Artigraph is built atop SQLAlchemy using its async engine. It supports most major databases including PostgreSQL, MySQL, and SQLite.

Usage

The core concepts in Artigraph are:

Artifacts: The data produced by a pipeline.
Artifact Models: A dataclass that defines the structure of an artifact.
Runs: A collection of artifacts that were produced together.

Under the hood all data is stored in a graph-like representation undef a single artigraph_node table that leverages single table inheritance to store different types of data. This allows Artigraph to support arbitrary nesting of artifacts and runs without needing to create additional tables.

Artifact Models

Define an artifact model like a dataclass:

from dataclasses import dataclass
from artigraph import ArtifactModel


@dataclass
class MyDataModel(ArtifactModel, version=1):
    some_value: int
    another_value: str

You can then save to, and load from, the database:

model = MyDataModel(some_value=42, another_value="hello")
artifact_id = await model.save(label="my-data-model")
assert await MyDataModel.load(artifact_id) == model

You may specify external storage or custom serializers for model fields. The code below shows how you might store a large Pandas DataFrame in S3:

import pandas as pd
from dataclasses import dataclass
from artigraph.storage import register_storage
from artigraph.storage.aws import S3Storage
from artigraph.serializer.pandas import pandas_serializer
from artigraph import ArtifactModel, artifact_field

s3_bucket = S3Storage("my-bucket").register()


@dataclass
class MyDataModel(ArtifactModel, version=1):
    some_value: int
    another_value: str
    large_value: pd.DataFrame = artifact_field(storage=s3_bucket, serializer=pandas_serializer)

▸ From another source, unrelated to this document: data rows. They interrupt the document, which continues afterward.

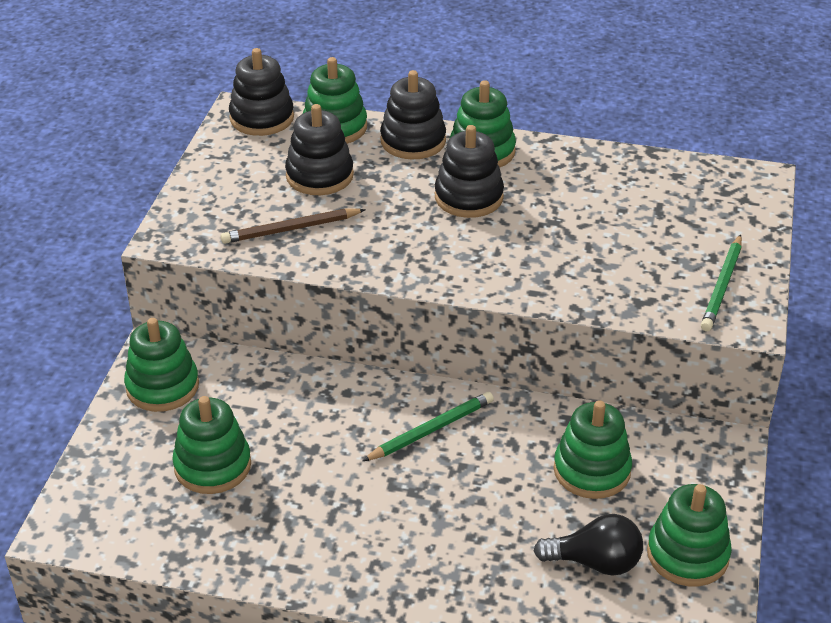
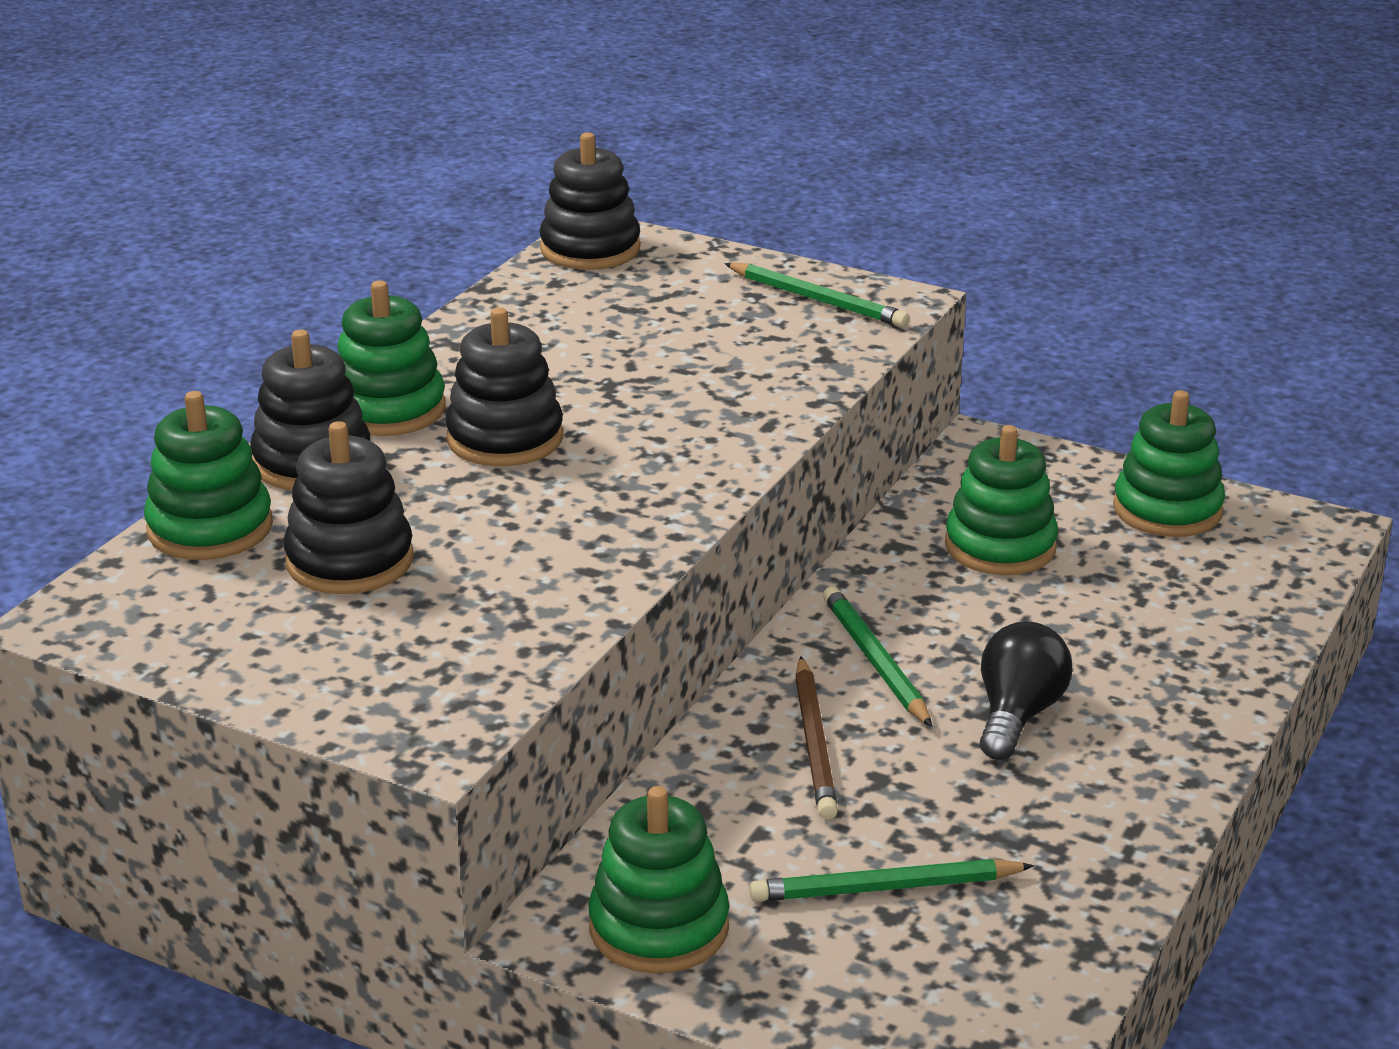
camera: 75 degrees left, 10 degrees down
(212, 466) = (885, 888): green stacking toy -> green pencil
(262, 118) = (115, 599): black stacking toy -> black stacking toy (590, 249)
(291, 229) = (490, 607): brown pencil -> brown pencil (814, 743)
(595, 562) = (1168, 575): black light bulb -> black light bulb (1017, 715)

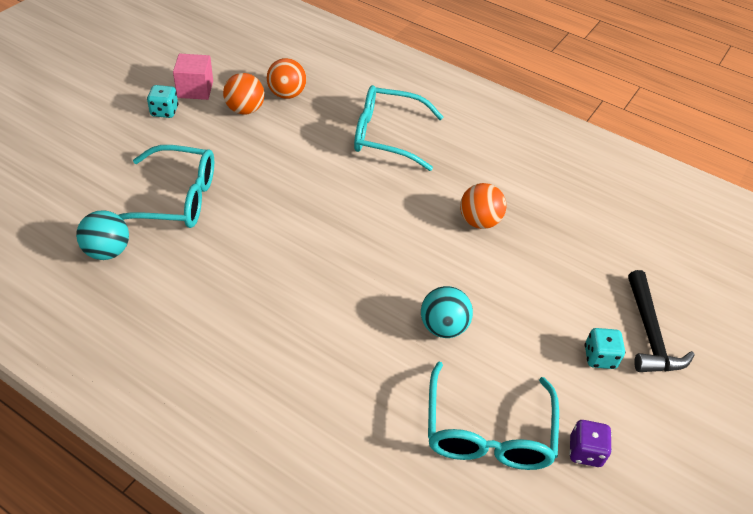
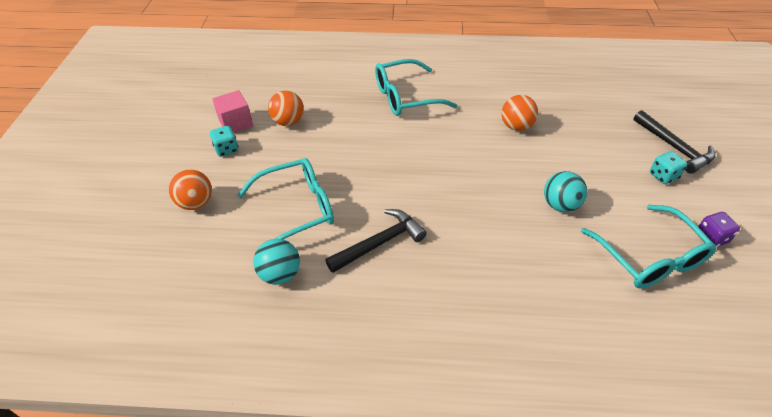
camera: 25 degrees left, 0 degrees up
(221, 269) = (379, 243): none -> black hammer
(287, 94) = (309, 98): orange ball -> orange ball (196, 203)

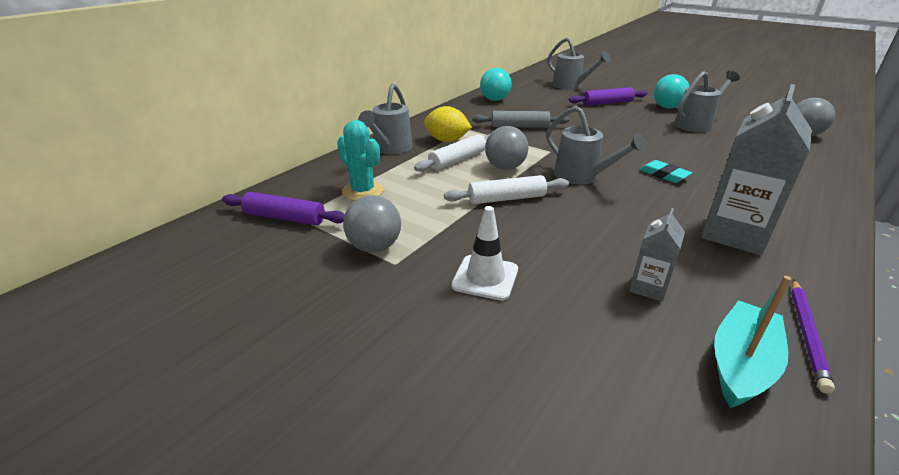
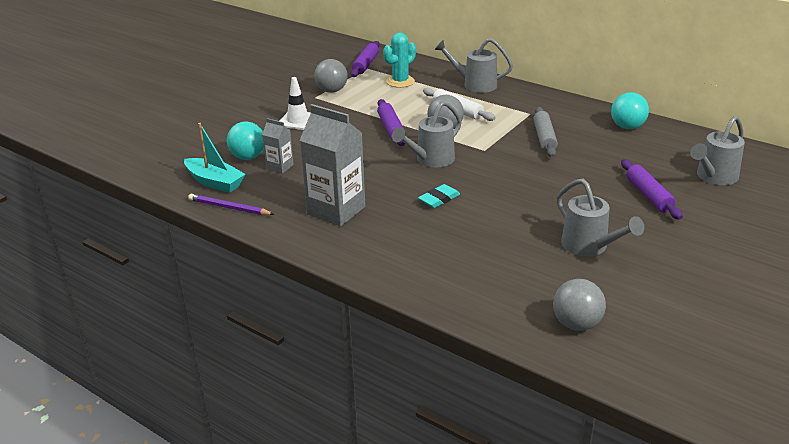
camera: 90 degrees right, 0 degrees up
(447, 140) = (498, 105): yellow lemon -> none
(506, 198) = (391, 128): white rolling pin -> purple rolling pin
(667, 107) = (652, 237): turquoise ball -> turquoise ball (248, 157)

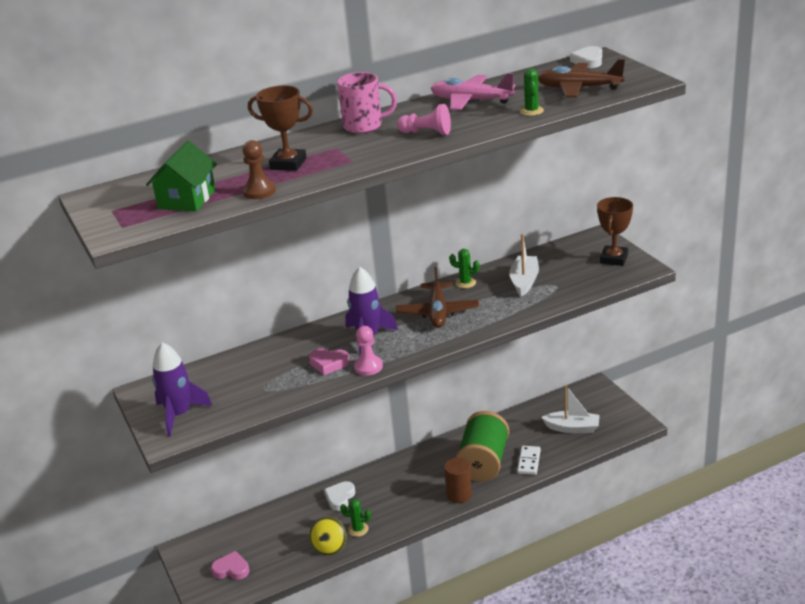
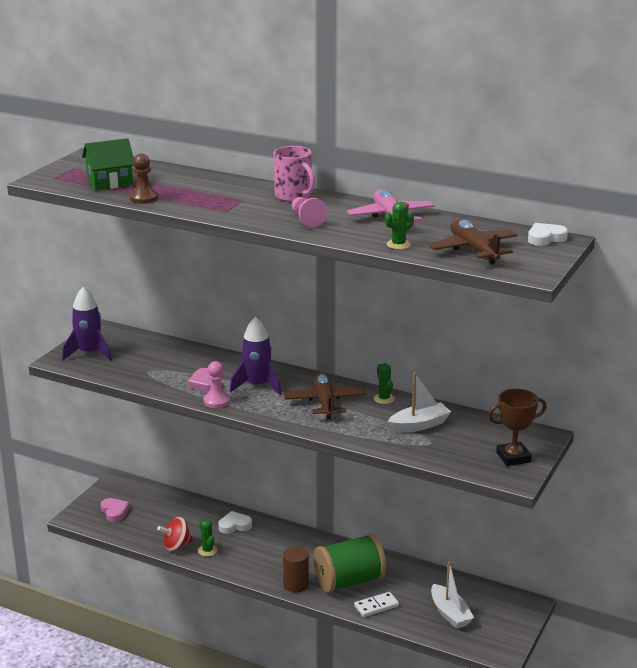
camera: 50 degrees right, 5 degrees down
(288, 164) = (198, 193): brown trophy -> none
(330, 547) = (176, 546): yellow spinning top -> red spinning top
(438, 312) = (324, 402): brown plane -> brown plane turned 120 degrees clockwise

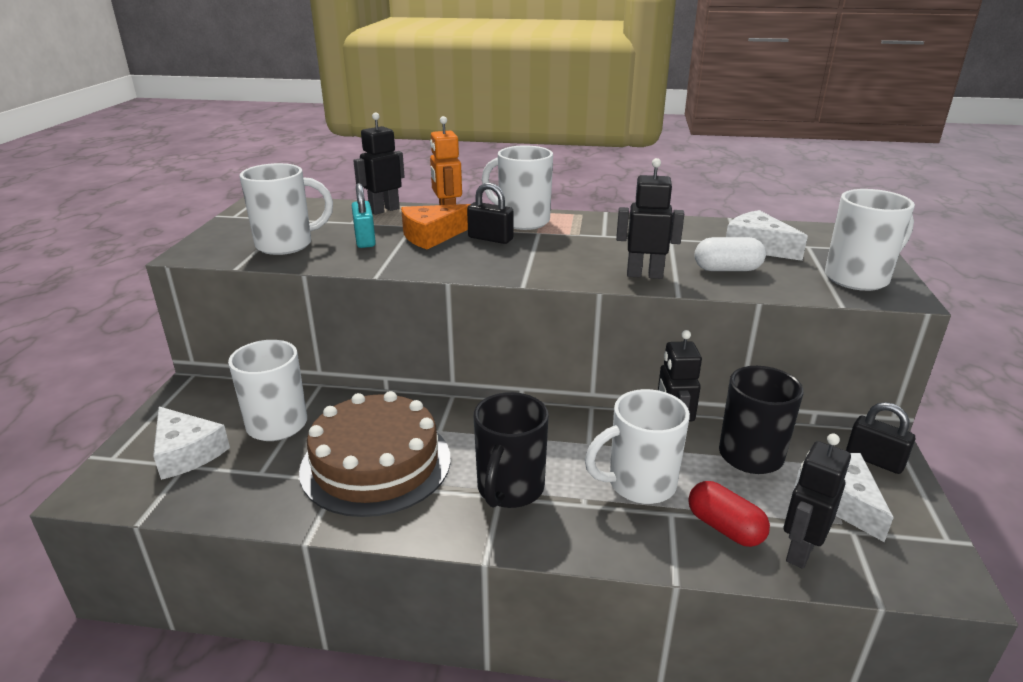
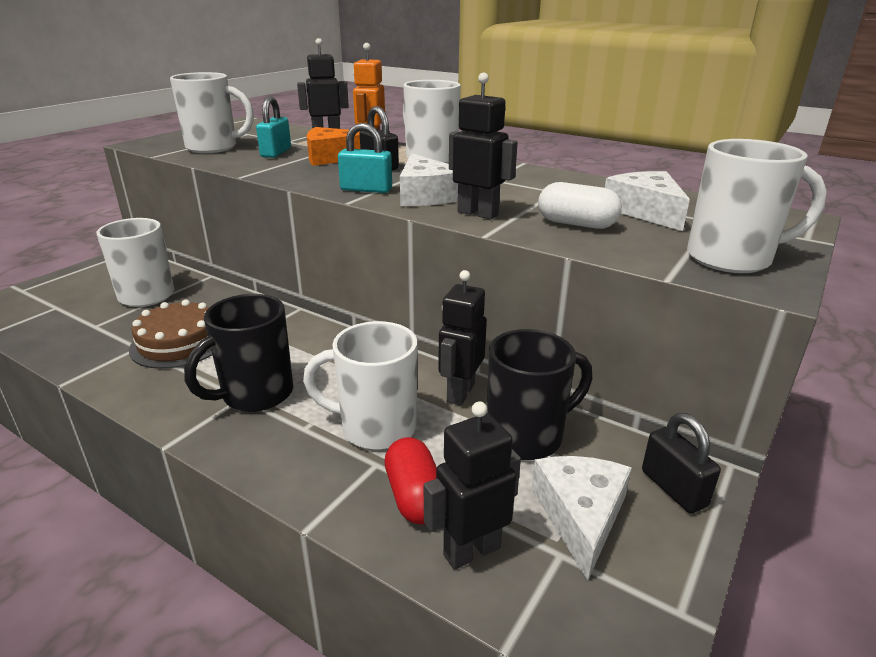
camera: 25 degrees right, 0 degrees up
(187, 452) = (68, 299): white cheese -> white cheese (426, 195)
(376, 463) = (179, 342): brown cake -> brown cake, size x0.66
(518, 268) = (366, 189): none -> turquoise padlock

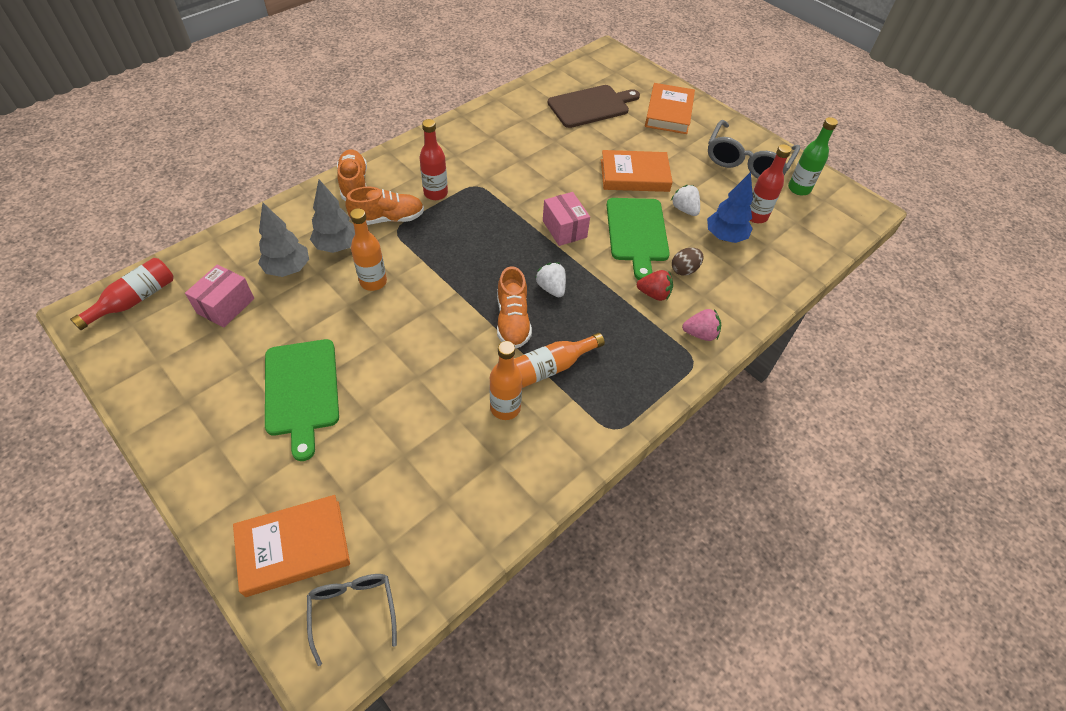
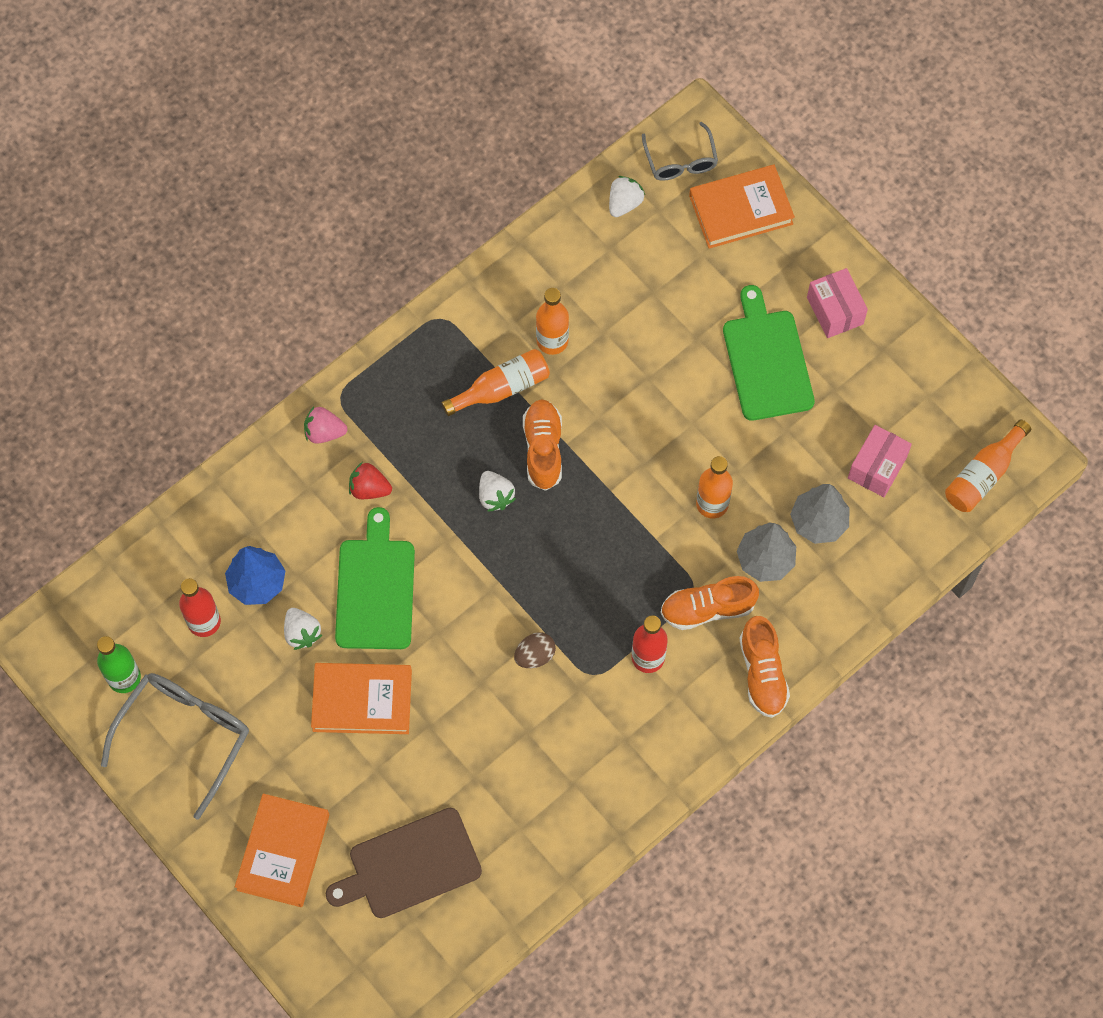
camera: 175 degrees left, 15 degrees up
(134, 300) = (983, 475): red bottle -> orange bottle
(425, 554) = (624, 203): none -> white strawberry
(564, 229) = (472, 594): pink box -> pink box (835, 310)
(684, 270) = (324, 527): brown egg -> brown egg (535, 655)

model = MyDataModel(some_value=42, another_value="hello", large_value=pd.DataFrame({"a": [1, 2, 3]}))
artifact_id = await model.save(label="my-data-model")

Default storage and serializers for all fields on a model can be specified with a config:

from dataclasses import dataclass
from artigraph import ArtifactModel, ArtifactModelConfig, artifact_field


@dataclass
class MyDataModel(
    ArtifactModel,
    version=1,
    config=ArtifactModelConfig(
        default_field_storage=s3_bucket,
        default_field_serializer=pandas_serializer,
    )
):
    ...

Nesting Artifact Models

Artifact models can be nested within each other.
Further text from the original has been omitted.